Our results indicated that a rare variant in the POLR2G gene promoter is associated with decreased risk of PBC, with a high effect size in the Polish population. POLR2G encodes one of the subunits in the polymerase 2 RNA complex, which is responsible for transcribing protein coding genes, miRNAs, and some classes of non-coding RNAs [34] and maps to the 11q12.3 locus, within which variants associated with chronic obstructive pulmonary disease [35] and asthma [36] have been identified. We also identified a decreased risk for PCS (OR < 0.25) conferred by a single rare variant in the ADGRB3 gene and two rare variants (rs3822659 and rs9686714) in the WWC1 gene. ADGRB3 encodes transmembrane adhesion G protein-coupled receptor B3 (BAI3), which is broadly expressed in the brain and involved in the regulation of excitatory synapse connectivity [37]. Furthermore, BAI3 can promote myoblast fusion in vertebrates [38]. A previous GWAS identified SNPs at the ADGRB3 locus as associated with early-onset venous thromboembolism [39]. WWC1 encodes the KIBRA protein that plays versatile roles including in the regulation of cellular signaling, cell polarity, vesicular trafficking, and cell migration and division [40]. Specifically, KIBRA is a regulator of the Hippo signaling pathway, which controls tissue growth and tumorigenesis by inhibiting cell proliferation and promoting apoptosis [41]. Notably, WWC1 hypermethylation occurs in 70% of B-cell acute lymphocytic leukemias [42] and its epigenetic silencing is also associated with unfavorable prognostic parameters in chronic lymphocytic leukemia [43]. Interestingly, the triggering of IL-6 trans-signaling, a process of aggregation of extracellular soluble IL-6 receptor and IL-6 associated with rheumatoid arthritis [44] and IBD [45], significantly increased WWC1 expression in human airway smooth muscle cells [46], suggesting a link between its expression and inflammatory diseases. Importantly, rs3822659 is a missense variant (Ser735Ala) that alters the interaction of KIBRA with phosphatidylinositol 3-phosphate [47]. Other GWASs have implicated SNPs in WWC1 as associated with memory performance and cognition [48], as well as Alzheimer’s disease [49].

Conclusions

To the best of our knowledge, we have performed the first GWAS of PBC and PSC patients from the Polish population.
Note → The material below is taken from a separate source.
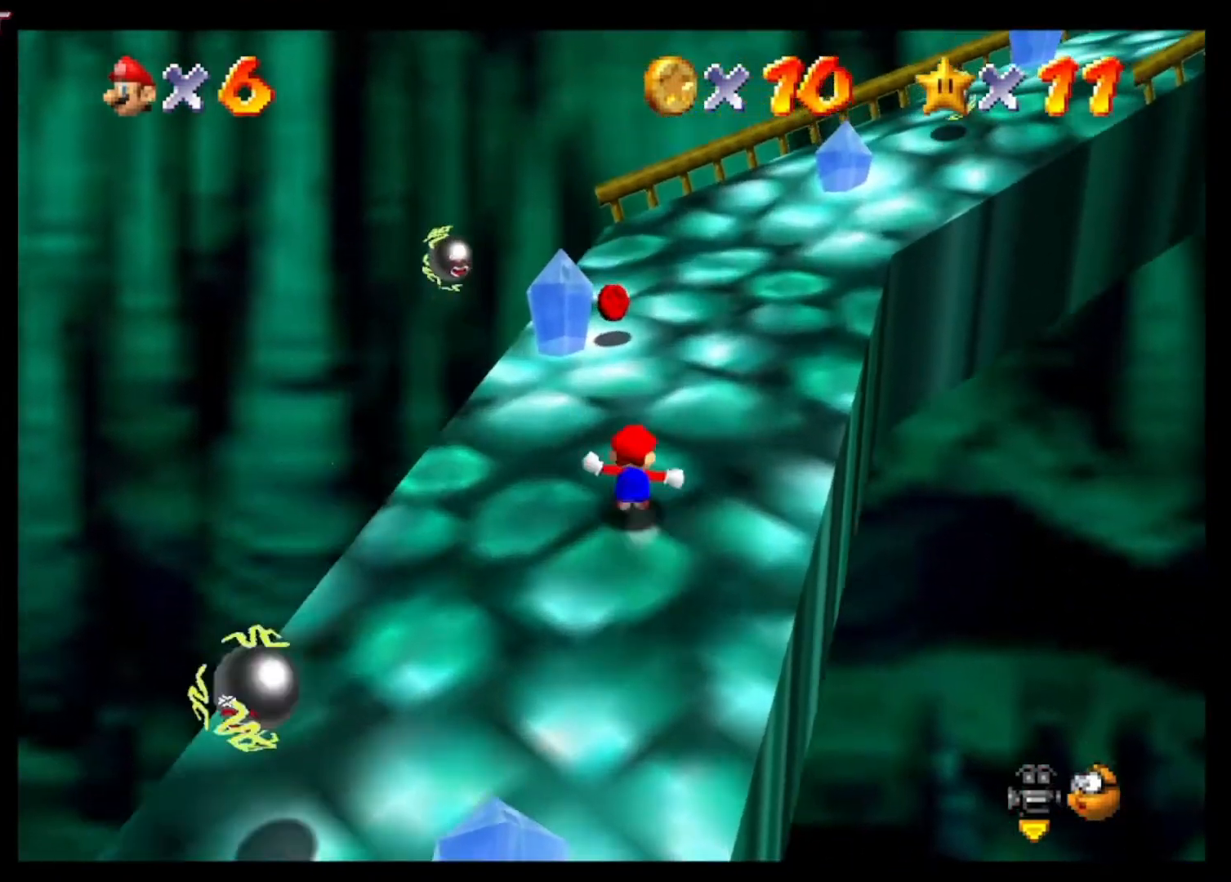
{"buttons": [], "left_stick": "up", "right_stick": "center", "events": []}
Our cost-effective GWAS approach, followed by individual genotyping, allowed us to confirm several previously described associations and discover new susceptibility loci associated with both diseases. Although GWASs allow scanning of the entire genome to identify disease risk alleles without prior knowledge of their position or biological function, the use of statistical, rather than biological, criteria for selection of association findings greatly limits our understanding of the role of newly identified variants related to disease development. More importantly, the contribution of the genetic landscape in the context of environmental factors, and interactions between these two influences in conferring susceptibility to disease, has yet to be elucidated.